■ Task instructions ■
a) Reproduce the passage of the DeepSeek article starting at "Last week, Chinese" and ending at "tech stock sell-off.", swapping "upstart" for "newcomer".
b) According to the DeepSeek article, by how much did Nvidia's shares drop?

DeepSeek’s AI model R1 cost less than $6 million to develop and is reportedly powered by Nvidia’s less advanced chips|Tim Reckmann; Will Buckner|CC BY-NC 2.0 DE; CC BY 2.0

The popularity of the Chinese AI app DeepSeek and its free DeepSeek-R1 model—which, according to Alexandr Wang, CEO of Scale AI, is on par with OpenAI, Anthropic, Apple and Meta models—sent tech stocks crashing Monday.

The Magnificent Seven stocks collectively lost $1 trillion in market value, reports Axios.

What started it?
Last week, Chinese upstart DeepSeek released its open-source R1 model, rivaling top AI tools. The company said the model cost less than $6 million to develop, less than 10% of the training costs of OpenAI’s ChatGPT and Meta’s Llama.

DeepSeek-R1 is reportedly powered by Nvidia’s less advanced chips. The “reasoning” model questions the billions of dollars American tech giants pour into AI.

DeepSeek dethroned ChatGPT and became the most downloaded free app on Apple’s App Store in the US. The company had to limit user registrations after facing cyberattacks.

These events were enough to fuel a global tech stock sell-off.

AI chipmaker Nvidia was the most hit, with shares dropping nearly 17%, erasing $589 billion in market value. The stocks of other chip companies like Broadcom and Micron also fell over 10%.

Worldwide, stocks of chipmakers like Taiwan’s TSMC and Europe’s ASML were down 13% and 6%, respectively. Japan’s SoftBank Group finished down 8.3%.

■ Supplied material ■
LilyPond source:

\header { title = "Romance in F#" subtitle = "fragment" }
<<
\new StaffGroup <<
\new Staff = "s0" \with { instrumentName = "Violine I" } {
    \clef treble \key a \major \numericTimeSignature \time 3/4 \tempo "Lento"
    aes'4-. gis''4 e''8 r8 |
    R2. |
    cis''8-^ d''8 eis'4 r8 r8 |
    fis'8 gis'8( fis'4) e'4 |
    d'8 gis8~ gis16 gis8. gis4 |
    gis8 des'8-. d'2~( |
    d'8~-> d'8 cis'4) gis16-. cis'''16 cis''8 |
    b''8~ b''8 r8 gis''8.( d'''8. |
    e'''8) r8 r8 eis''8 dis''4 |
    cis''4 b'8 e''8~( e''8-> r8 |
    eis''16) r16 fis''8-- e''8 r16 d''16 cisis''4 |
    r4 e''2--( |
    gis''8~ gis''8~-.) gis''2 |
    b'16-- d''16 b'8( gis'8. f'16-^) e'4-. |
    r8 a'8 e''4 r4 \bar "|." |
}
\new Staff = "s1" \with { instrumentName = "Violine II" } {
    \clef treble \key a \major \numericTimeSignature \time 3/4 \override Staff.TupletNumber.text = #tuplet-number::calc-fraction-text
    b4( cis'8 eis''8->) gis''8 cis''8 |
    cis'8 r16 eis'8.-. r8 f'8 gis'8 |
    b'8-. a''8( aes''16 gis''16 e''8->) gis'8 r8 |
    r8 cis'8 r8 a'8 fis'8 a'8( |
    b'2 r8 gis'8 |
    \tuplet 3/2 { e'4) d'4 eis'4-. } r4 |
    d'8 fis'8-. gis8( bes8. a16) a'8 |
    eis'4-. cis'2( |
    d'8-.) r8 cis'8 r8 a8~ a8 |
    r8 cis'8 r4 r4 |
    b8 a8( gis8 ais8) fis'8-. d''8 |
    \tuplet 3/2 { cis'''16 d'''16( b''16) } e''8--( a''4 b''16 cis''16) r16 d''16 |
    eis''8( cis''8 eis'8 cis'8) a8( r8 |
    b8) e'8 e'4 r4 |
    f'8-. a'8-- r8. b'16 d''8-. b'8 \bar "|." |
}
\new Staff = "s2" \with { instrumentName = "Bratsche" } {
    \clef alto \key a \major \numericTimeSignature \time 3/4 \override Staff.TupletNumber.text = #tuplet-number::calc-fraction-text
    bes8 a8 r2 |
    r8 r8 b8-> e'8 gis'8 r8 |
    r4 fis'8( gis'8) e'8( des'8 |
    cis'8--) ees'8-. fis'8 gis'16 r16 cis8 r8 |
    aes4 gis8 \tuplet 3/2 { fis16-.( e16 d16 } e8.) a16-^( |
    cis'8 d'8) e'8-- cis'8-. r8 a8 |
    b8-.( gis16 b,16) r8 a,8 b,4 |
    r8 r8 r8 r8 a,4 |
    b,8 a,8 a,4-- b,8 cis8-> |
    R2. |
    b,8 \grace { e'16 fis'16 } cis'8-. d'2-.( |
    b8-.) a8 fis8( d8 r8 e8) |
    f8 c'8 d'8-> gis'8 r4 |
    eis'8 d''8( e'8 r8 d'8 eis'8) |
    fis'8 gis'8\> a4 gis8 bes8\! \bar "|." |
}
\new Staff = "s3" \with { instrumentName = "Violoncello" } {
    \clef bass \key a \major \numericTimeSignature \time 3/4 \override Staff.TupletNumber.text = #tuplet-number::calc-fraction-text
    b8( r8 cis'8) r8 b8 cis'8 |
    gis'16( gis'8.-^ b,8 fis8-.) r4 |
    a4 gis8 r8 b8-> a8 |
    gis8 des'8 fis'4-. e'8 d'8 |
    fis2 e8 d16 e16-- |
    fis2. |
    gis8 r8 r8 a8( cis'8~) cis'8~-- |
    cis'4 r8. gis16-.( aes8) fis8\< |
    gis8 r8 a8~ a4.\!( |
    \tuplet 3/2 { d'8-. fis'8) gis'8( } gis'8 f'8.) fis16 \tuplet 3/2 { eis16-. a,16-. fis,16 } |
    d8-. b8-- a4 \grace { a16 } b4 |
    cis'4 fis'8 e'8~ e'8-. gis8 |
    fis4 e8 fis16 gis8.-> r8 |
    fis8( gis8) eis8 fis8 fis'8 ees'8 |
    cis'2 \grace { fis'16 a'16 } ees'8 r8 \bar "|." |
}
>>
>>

■ Task answers ■
a)
Last week, Chinese newcomer DeepSeek released its open-source R1 model, rivaling top AI tools. The company said the model cost less than $6 million to develop, less than 10% of the training costs of OpenAI’s ChatGPT and Meta’s Llama.

DeepSeek-R1 is reportedly powered by Nvidia’s less advanced chips. The “reasoning” model questions the billions of dollars American tech giants pour into AI.

DeepSeek dethroned ChatGPT and became the most downloaded free app on Apple’s App Store in the US. The company had to limit user registrations after facing cyberattacks.

These events were enough to fuel a global tech stock sell-off.

b) Nearly 17%, erasing $589 billion in market value.